Supplied entries =
::::::::
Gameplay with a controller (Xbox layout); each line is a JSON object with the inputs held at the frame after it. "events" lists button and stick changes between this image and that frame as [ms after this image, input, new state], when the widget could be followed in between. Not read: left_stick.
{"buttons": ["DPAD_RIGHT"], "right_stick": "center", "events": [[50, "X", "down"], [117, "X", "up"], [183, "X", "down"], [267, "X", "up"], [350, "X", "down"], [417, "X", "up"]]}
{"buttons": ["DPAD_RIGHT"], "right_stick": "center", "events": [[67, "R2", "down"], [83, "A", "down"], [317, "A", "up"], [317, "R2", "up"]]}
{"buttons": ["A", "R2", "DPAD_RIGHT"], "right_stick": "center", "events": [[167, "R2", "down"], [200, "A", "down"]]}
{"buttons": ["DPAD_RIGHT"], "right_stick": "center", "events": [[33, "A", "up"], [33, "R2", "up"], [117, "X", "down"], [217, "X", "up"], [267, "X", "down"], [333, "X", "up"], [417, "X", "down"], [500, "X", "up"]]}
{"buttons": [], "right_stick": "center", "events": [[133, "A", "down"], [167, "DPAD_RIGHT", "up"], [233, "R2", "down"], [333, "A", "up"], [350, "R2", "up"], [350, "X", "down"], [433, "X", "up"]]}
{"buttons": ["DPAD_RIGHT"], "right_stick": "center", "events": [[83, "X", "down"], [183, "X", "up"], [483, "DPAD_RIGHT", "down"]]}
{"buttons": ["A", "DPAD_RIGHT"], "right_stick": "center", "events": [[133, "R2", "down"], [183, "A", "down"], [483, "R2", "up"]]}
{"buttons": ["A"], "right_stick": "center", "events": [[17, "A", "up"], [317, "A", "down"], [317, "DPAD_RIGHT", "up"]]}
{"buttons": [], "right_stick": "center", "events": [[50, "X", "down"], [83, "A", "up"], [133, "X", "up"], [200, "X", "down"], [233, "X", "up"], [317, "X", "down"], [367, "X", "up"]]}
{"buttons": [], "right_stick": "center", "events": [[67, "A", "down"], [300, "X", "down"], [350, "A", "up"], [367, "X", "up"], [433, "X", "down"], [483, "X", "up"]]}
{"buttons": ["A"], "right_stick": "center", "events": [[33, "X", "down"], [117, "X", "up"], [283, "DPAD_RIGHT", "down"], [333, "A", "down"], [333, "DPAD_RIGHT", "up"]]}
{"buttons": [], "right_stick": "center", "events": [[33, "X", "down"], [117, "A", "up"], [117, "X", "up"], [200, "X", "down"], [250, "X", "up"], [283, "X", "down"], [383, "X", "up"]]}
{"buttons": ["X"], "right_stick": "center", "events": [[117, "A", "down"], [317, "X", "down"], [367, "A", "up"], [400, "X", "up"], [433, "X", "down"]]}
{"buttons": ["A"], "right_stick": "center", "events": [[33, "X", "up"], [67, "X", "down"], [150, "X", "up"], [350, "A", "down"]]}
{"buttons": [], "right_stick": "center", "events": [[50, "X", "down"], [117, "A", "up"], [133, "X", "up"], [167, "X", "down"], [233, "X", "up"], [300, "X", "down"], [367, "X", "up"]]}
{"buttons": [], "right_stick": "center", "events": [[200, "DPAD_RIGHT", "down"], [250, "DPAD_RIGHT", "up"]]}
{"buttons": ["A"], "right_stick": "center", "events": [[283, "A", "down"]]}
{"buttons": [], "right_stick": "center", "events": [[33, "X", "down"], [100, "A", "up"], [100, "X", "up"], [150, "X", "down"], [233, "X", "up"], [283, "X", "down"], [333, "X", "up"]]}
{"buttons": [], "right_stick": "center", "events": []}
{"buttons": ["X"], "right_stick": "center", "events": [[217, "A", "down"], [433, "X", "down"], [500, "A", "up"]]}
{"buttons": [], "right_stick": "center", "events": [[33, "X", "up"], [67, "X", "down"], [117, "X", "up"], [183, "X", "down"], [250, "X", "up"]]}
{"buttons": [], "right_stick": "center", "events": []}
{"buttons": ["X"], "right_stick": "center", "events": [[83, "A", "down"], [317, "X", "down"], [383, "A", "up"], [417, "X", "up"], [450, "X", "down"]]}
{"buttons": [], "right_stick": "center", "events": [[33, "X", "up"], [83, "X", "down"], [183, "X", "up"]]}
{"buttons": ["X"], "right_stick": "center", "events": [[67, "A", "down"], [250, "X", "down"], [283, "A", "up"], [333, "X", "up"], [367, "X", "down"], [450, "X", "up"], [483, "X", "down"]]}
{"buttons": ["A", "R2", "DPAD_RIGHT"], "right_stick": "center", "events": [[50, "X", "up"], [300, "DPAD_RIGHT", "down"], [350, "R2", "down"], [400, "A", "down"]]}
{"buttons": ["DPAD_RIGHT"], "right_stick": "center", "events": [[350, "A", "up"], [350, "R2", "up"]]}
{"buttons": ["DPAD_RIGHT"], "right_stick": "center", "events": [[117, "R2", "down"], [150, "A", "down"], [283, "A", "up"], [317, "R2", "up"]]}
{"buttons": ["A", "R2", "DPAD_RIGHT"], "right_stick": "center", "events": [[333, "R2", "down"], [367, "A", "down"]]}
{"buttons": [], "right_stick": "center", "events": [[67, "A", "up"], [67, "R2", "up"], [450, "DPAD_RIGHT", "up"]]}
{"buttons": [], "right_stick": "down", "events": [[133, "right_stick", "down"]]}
::::::::
Your assignment = All of the material must be reproduced exactly.

Task response =
Gameplay with a controller (Xbox layout); each line is a JSON object with the inputs held at the frame after it. "events" lists button and stick changes between this image and that frame as [ms after this image, input, new state], when the widget could be followed in between. Not read: left_stick.
{"buttons": ["DPAD_RIGHT"], "right_stick": "center", "events": [[50, "X", "down"], [117, "X", "up"], [183, "X", "down"], [267, "X", "up"], [350, "X", "down"], [417, "X", "up"]]}
{"buttons": ["DPAD_RIGHT"], "right_stick": "center", "events": [[67, "R2", "down"], [83, "A", "down"], [317, "A", "up"], [317, "R2", "up"]]}
{"buttons": ["A", "R2", "DPAD_RIGHT"], "right_stick": "center", "events": [[167, "R2", "down"], [200, "A", "down"]]}
{"buttons": ["DPAD_RIGHT"], "right_stick": "center", "events": [[33, "A", "up"], [33, "R2", "up"], [117, "X", "down"], [217, "X", "up"], [267, "X", "down"], [333, "X", "up"], [417, "X", "down"], [500, "X", "up"]]}
{"buttons": [], "right_stick": "center", "events": [[133, "A", "down"], [167, "DPAD_RIGHT", "up"], [233, "R2", "down"], [333, "A", "up"], [350, "R2", "up"], [350, "X", "down"], [433, "X", "up"]]}
{"buttons": ["DPAD_RIGHT"], "right_stick": "center", "events": [[83, "X", "down"], [183, "X", "up"], [483, "DPAD_RIGHT", "down"]]}
{"buttons": ["A", "DPAD_RIGHT"], "right_stick": "center", "events": [[133, "R2", "down"], [183, "A", "down"], [483, "R2", "up"]]}
{"buttons": ["A"], "right_stick": "center", "events": [[17, "A", "up"], [317, "A", "down"], [317, "DPAD_RIGHT", "up"]]}
{"buttons": [], "right_stick": "center", "events": [[50, "X", "down"], [83, "A", "up"], [133, "X", "up"], [200, "X", "down"], [233, "X", "up"], [317, "X", "down"], [367, "X", "up"]]}
{"buttons": [], "right_stick": "center", "events": [[67, "A", "down"], [300, "X", "down"], [350, "A", "up"], [367, "X", "up"], [433, "X", "down"], [483, "X", "up"]]}
{"buttons": ["A"], "right_stick": "center", "events": [[33, "X", "down"], [117, "X", "up"], [283, "DPAD_RIGHT", "down"], [333, "A", "down"], [333, "DPAD_RIGHT", "up"]]}
{"buttons": [], "right_stick": "center", "events": [[33, "X", "down"], [117, "A", "up"], [117, "X", "up"], [200, "X", "down"], [250, "X", "up"], [283, "X", "down"], [383, "X", "up"]]}
{"buttons": ["X"], "right_stick": "center", "events": [[117, "A", "down"], [317, "X", "down"], [367, "A", "up"], [400, "X", "up"], [433, "X", "down"]]}
{"buttons": ["A"], "right_stick": "center", "events": [[33, "X", "up"], [67, "X", "down"], [150, "X", "up"], [350, "A", "down"]]}
{"buttons": [], "right_stick": "center", "events": [[50, "X", "down"], [117, "A", "up"], [133, "X", "up"], [167, "X", "down"], [233, "X", "up"], [300, "X", "down"], [367, "X", "up"]]}
{"buttons": [], "right_stick": "center", "events": [[200, "DPAD_RIGHT", "down"], [250, "DPAD_RIGHT", "up"]]}
{"buttons": ["A"], "right_stick": "center", "events": [[283, "A", "down"]]}
{"buttons": [], "right_stick": "center", "events": [[33, "X", "down"], [100, "A", "up"], [100, "X", "up"], [150, "X", "down"], [233, "X", "up"], [283, "X", "down"], [333, "X", "up"]]}
{"buttons": [], "right_stick": "center", "events": []}
{"buttons": ["X"], "right_stick": "center", "events": [[217, "A", "down"], [433, "X", "down"], [500, "A", "up"]]}
{"buttons": [], "right_stick": "center", "events": [[33, "X", "up"], [67, "X", "down"], [117, "X", "up"], [183, "X", "down"], [250, "X", "up"]]}
{"buttons": [], "right_stick": "center", "events": []}
{"buttons": ["X"], "right_stick": "center", "events": [[83, "A", "down"], [317, "X", "down"], [383, "A", "up"], [417, "X", "up"], [450, "X", "down"]]}
{"buttons": [], "right_stick": "center", "events": [[33, "X", "up"], [83, "X", "down"], [183, "X", "up"]]}
{"buttons": ["X"], "right_stick": "center", "events": [[67, "A", "down"], [250, "X", "down"], [283, "A", "up"], [333, "X", "up"], [367, "X", "down"], [450, "X", "up"], [483, "X", "down"]]}
{"buttons": ["A", "R2", "DPAD_RIGHT"], "right_stick": "center", "events": [[50, "X", "up"], [300, "DPAD_RIGHT", "down"], [350, "R2", "down"], [400, "A", "down"]]}
{"buttons": ["DPAD_RIGHT"], "right_stick": "center", "events": [[350, "A", "up"], [350, "R2", "up"]]}
{"buttons": ["DPAD_RIGHT"], "right_stick": "center", "events": [[117, "R2", "down"], [150, "A", "down"], [283, "A", "up"], [317, "R2", "up"]]}
{"buttons": ["A", "R2", "DPAD_RIGHT"], "right_stick": "center", "events": [[333, "R2", "down"], [367, "A", "down"]]}
{"buttons": [], "right_stick": "center", "events": [[67, "A", "up"], [67, "R2", "up"], [450, "DPAD_RIGHT", "up"]]}
{"buttons": [], "right_stick": "down", "events": [[133, "right_stick", "down"]]}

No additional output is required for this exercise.